Realismo versus positivismo
Forse gli scienziati che lavorano oggi ai grandi o piccoli progetti di ricerca in tutto il mondo non si pongono la questione nei termini dell’alternativa secca posta dal titolo di questo primo numero del 2012; ma è proprio quel «versus», quel dilemma, che può determinare il buon esito di un programma di ricerca.
Il progressivo allontanamento della pratica scientifica da posizioni di sano realismo si manifesta in più modi. Nella scelta dei temi di ricerca, che spesso segue una ritualità ritmata dal susseguirsi delle pubblicazioni e dai rimandi incrociati tra le stesse, a discapito delle domande e delle curiosità che possono irrompere nell’esperienza diretta specie dei giovani ricercatori. Così frequentemente l’indagine non parte dalla realtà ma da ciò che della realtà è riportato «in letteratura», come si dice con un gergo di derivazione anglosassone ma che in italiano suona piuttosto strano.
Ben diverse sono le esperienza di molti scienziati riproposte nella sezione Scienza&Storia. Come quella di Jérôme Lejeune che è arrivato alla scoperta della causa della sindrome di Down lavorando presso la clinica pediatrica all’Università di Parigi e osservando una connessione fra le caratteristiche di un individuo e i suoi dermatoglifi (i solchi sulla superficie delle mani).
Rilanciare il realismo significa non rinunciare al desiderio che muove i primi passi di ogni scienziato (e successivamente almeno gli inizi di ogni ricerca) e cioè la possibilità intravista di entrare in dialogo con la realtà naturale e di coglierne comportamenti, ragioni e senso.
Si tratta, più profondamente, come emerge dal denso contributo Le cose piuttosto che gli oggetti di Tito Arecchi, di «riportare in vigore l’ontologia come propria dell’agenda scientifica». E questo non per trasformare gli scienziati in pseudo filosofi e neppure per «aggiungere» alla conoscenza scientifica delle note a margine dal sapore vagamente “umanistico”. Mettere in primo piano il realismo e puntare all’ontologia fa bene alla scienza, contribuisce a darle lo spessore di autentica «conoscenza» e non di semplice descrizione operativa dei fenomeni; e le fa bene anche sul piano dei risultati, perché – come osservava Max Planck – «anche nel raccogliere il materiale (scientifico) la preveggente e presenziente fede in nessi più profondi può rendere buoni servigi. Essa indica la via e acuisce i sensi».
Se questo è vero sul versante della ricerca, ancor più lo è dal punto di vista educativo. Che la nostra scuola abbia bisogno di una cura intensiva di realismo è un’osservazione di difficile smentita; e che le discipline scientifiche possano costituire uno strumento favorevole almeno per iniziare la cura dovrebbe risultare abbastanza evidente, anche dagli esempi che verranno illustrati e commentati via via nella sezione Scienz@Scuola.
Forse è meno condivisa la consapevolezza che l’alternativa è un positivismo di ritorno.
Quello che certamente non sempre si manifesta nelle forme grossolane del positivismo ottocentesco ma– come denunciava Benedetto XVI nel discorso del 22 settembre 2011 al Bundestag di Berlino – che «comprende la natura in modo puramente funzionale» e la riduce a «un aggregato di dati oggettivi, congiunti gli uni agli altri quali cause ed effetti», trasportandoci in un «mondo autocostruito» che «assomiglia agli edifici di cemento armato senza finestre».

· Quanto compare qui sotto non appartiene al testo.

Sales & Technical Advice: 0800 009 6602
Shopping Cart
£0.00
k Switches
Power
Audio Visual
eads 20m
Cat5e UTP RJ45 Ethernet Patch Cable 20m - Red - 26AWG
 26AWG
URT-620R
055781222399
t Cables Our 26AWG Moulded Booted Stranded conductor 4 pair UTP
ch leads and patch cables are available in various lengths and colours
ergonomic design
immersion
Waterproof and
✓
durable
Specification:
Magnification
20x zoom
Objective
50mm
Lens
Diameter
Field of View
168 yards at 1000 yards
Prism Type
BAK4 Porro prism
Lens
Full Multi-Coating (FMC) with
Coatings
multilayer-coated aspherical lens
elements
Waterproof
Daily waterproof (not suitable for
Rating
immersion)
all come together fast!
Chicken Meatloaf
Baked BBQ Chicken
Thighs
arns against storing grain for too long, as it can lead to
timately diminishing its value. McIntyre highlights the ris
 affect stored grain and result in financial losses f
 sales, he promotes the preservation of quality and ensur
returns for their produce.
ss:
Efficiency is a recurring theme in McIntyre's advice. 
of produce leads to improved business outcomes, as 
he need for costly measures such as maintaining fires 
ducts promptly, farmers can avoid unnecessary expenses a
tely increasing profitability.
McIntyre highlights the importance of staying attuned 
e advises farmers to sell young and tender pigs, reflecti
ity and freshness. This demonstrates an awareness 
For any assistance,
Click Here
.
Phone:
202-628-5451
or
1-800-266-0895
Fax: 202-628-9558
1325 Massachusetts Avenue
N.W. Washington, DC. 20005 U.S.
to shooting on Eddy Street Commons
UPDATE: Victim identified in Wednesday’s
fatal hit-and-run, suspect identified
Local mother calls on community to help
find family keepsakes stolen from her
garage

La difficoltà a superare le insidie della pretesa positivista e a tenere la barra del timone sempre ben fissa sulla realtà forse sta nel fatto che dietro la parola realismo ne spunta un’altra ancor più impegnativa e scomoda: la parola «verità».
Se vogliamo che i nostri studenti, e noi con loro, tornino «a spalancare le finestre» dobbiamo preoccuparci di – e attrezzarci per – educare a un atteggiamento e a un metodo che aiuti a puntare lo sguardo positivamente (quindi non positivisticamente!) sulla verità delle cose e non sulla apparenza degli oggetti.